So, this year, I’m making one new year’s resolution—viz., not to make any new year’s resolutions.
It’s not just that they don’t work; the focus is all wrong. Even if I had a 100% success rate in New Year’s resolutions, it would be all wrong because the goals would be short-sighted and the means would be self-glorifying. No more New Year’s resolutions for me. No, what I want is to know Christ, to love Christ, to obey Christ, to glorify Christ beyond what I had never dreamt of before.

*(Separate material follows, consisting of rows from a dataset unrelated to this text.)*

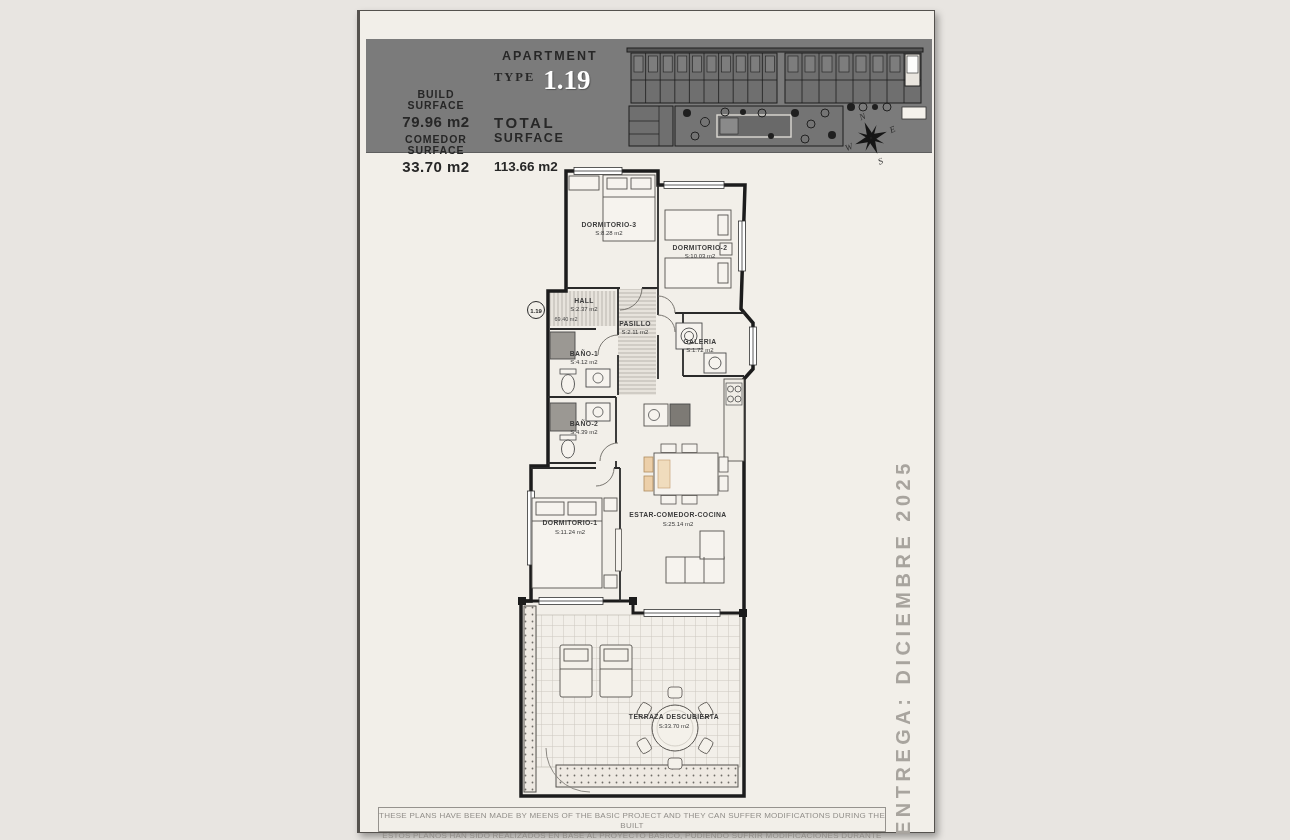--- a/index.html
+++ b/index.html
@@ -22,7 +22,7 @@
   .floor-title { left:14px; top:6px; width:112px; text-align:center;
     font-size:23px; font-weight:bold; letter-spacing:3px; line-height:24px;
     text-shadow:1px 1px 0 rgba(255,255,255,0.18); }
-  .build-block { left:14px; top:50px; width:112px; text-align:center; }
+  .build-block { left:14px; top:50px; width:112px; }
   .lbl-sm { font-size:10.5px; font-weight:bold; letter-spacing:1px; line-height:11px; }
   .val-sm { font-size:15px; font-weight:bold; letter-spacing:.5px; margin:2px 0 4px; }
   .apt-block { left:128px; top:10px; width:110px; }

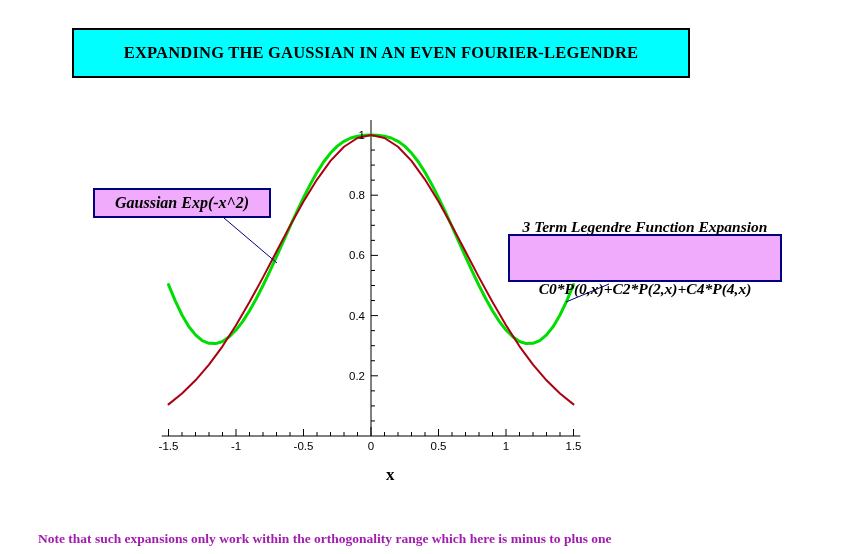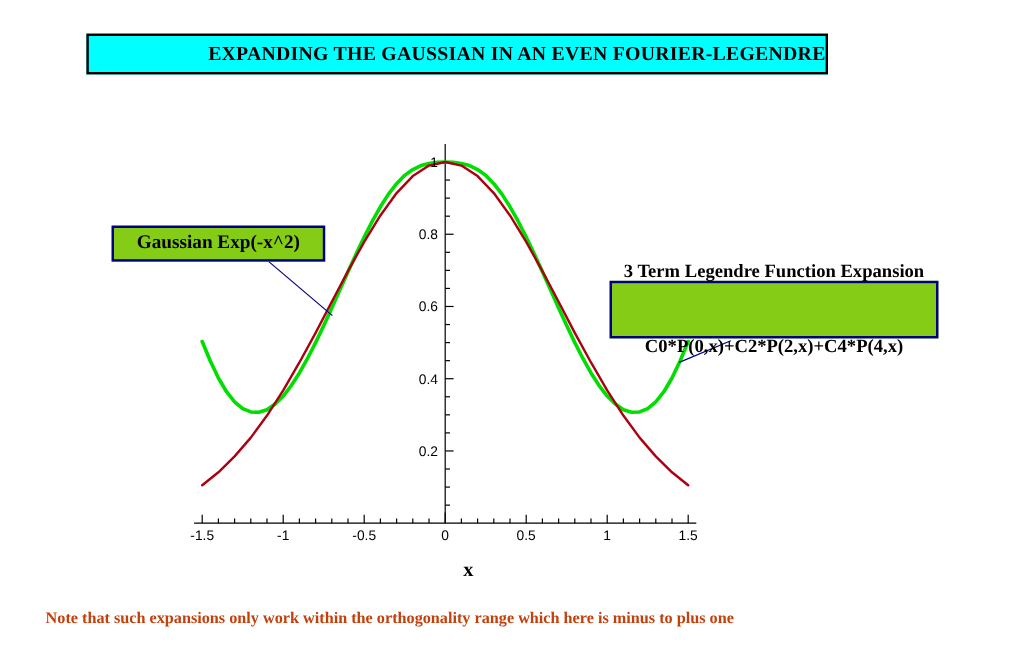--- a/index.html
+++ b/index.html
@@ -21,13 +21,13 @@
     left: 72px;
     top: 28px;
     width: 618px;
-    height: 34px;
+    height: 50px;
     background: #00FFFF;
     border: 2px solid #000000;
     box-sizing: border-box;
     display: flex;
     flex-direction: column;
-    align-items: flex-end;
+    align-items: center;
     justify-content: center;
     line-height: 1.18;
     gap: 15px;

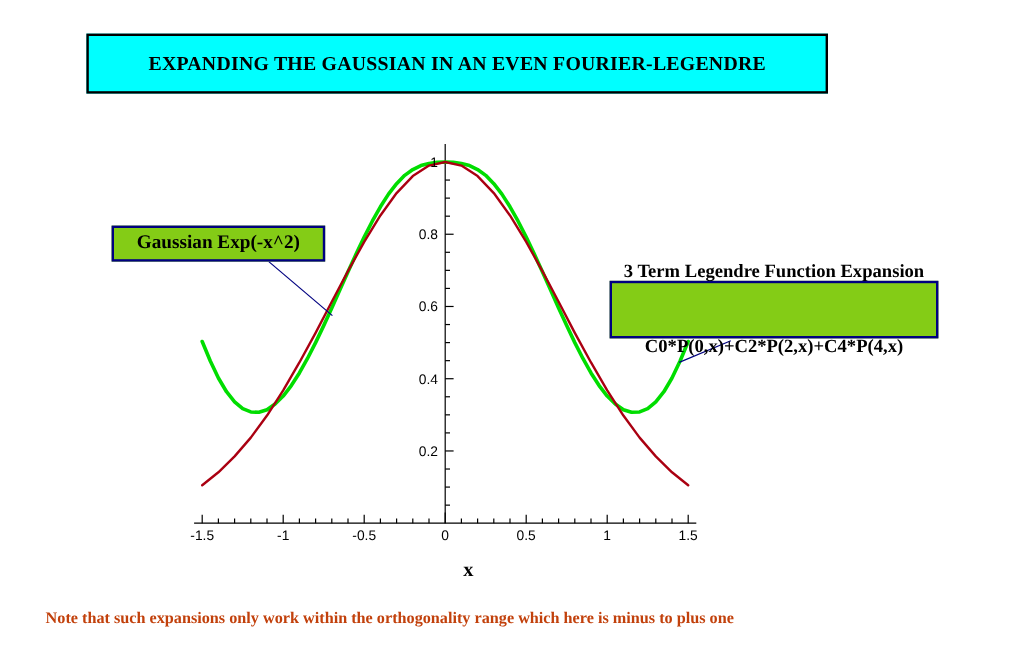--- a/index.html
+++ b/index.html
@@ -52,7 +52,7 @@
   
   .callout {
     position: absolute;
-    background: #84cc16;
+    background: #f0abfc;
     border: 2px solid #000080;
     box-sizing: border-box;
     display: flex;
@@ -63,6 +63,7 @@
     font-weight: bold;
     line-height: 1.15;
     white-space: nowrap;
+    font-style: italic;
   }
   #callout-gaussian {
     left: 93px;

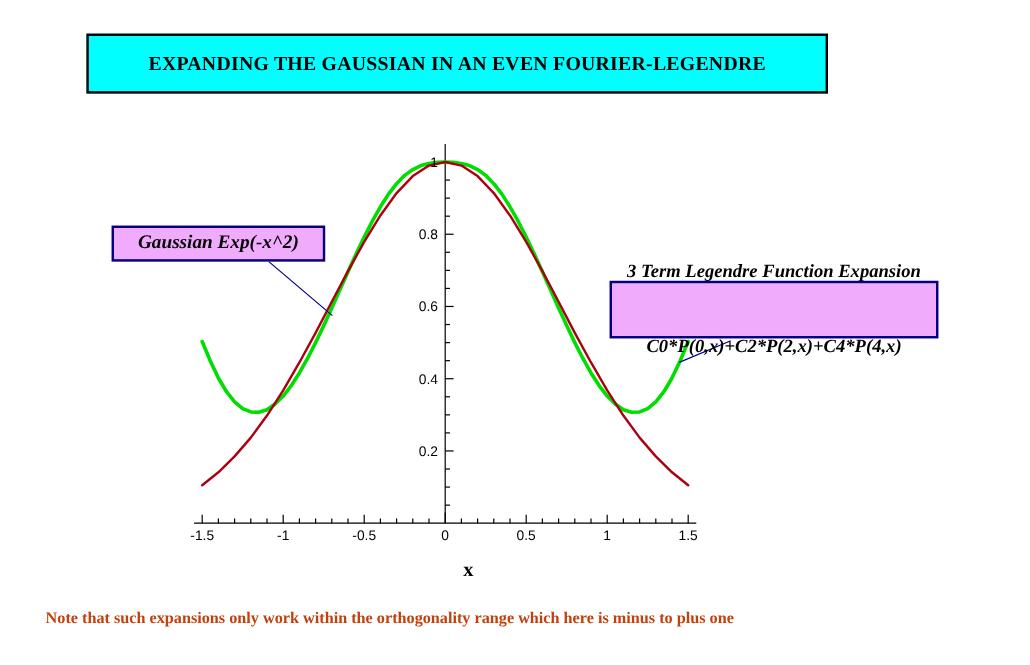--- a/index.html
+++ b/index.html
@@ -88,10 +88,10 @@
   #footnote {
     position: absolute;
     left: 38px;
-    top: 507px;
+    top: 531px;
     font-size: 13.5px;
     font-weight: bold;
-    color: #c2410c;
+    color: #a21caf;
     white-space: nowrap;
   }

But this is not my new year’s resolution that will fail in a couple of weeks, not to be reviewed or reflected on till next December 31; this is my weekly confession, even daily and hourly confession, that though constantly tainted with failure will nevertheless be the objective that does not go away, that does not wait for twelve months before I decide that it was just a pipedream, causing me to pick on something more ‘practical’ next year. No, this is what I want now, today, every day. And when I fail now, today, and every day, I will confess who I am and confess who Christ is, and he will pick me up and enable me to follow him again. And I will know that my new day’s, new hour’s, new week’s resolution is coming to fruition in my life if I have a genuine, growing love for fellow believers, an increasing concern for their greatest good, and a deeper sense that others are more important than I am. I’ve got a long, long way to go—but at least at the end of the tunnel is not a new and improved me, but Christ himself.